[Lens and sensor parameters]
-- Opening Marker --

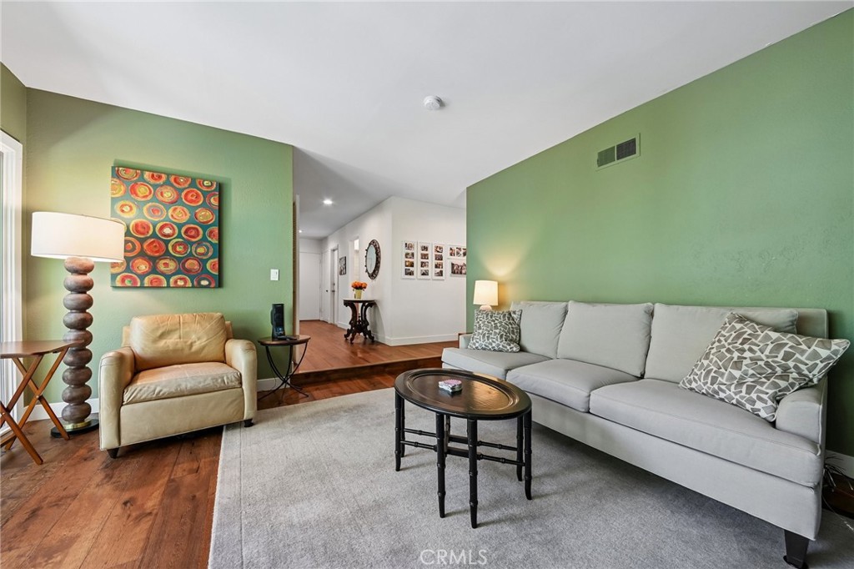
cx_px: 427
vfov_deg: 90.0
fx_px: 285
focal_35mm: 12
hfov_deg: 112.6
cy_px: 284
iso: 250
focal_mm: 12
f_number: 8
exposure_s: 1/3.33
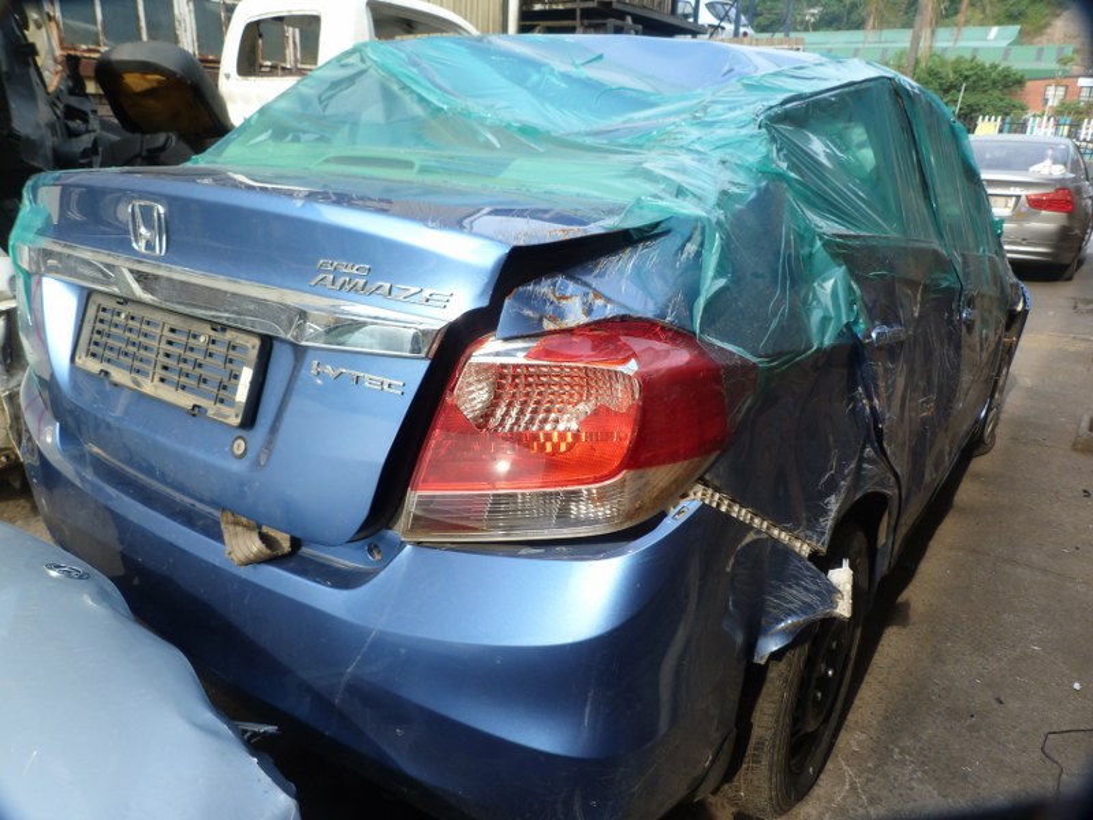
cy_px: 410
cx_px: 546
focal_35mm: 25
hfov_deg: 69.4
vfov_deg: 54.9
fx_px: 789
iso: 80
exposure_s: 1/100
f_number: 3.6
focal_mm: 4.5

-- Closing Marker --

- _WORK ITEM_
Would you provide an exact, picture-free copy of the data above?

- _REPLY_
cx_px: 427
vfov_deg: 90.0
fx_px: 285
focal_35mm: 12
hfov_deg: 112.6
cy_px: 284
iso: 250
focal_mm: 12
f_number: 8
exposure_s: 1/3.33
cy_px: 410
cx_px: 546
focal_35mm: 25
hfov_deg: 69.4
vfov_deg: 54.9
fx_px: 789
iso: 80
exposure_s: 1/100
f_number: 3.6
focal_mm: 4.5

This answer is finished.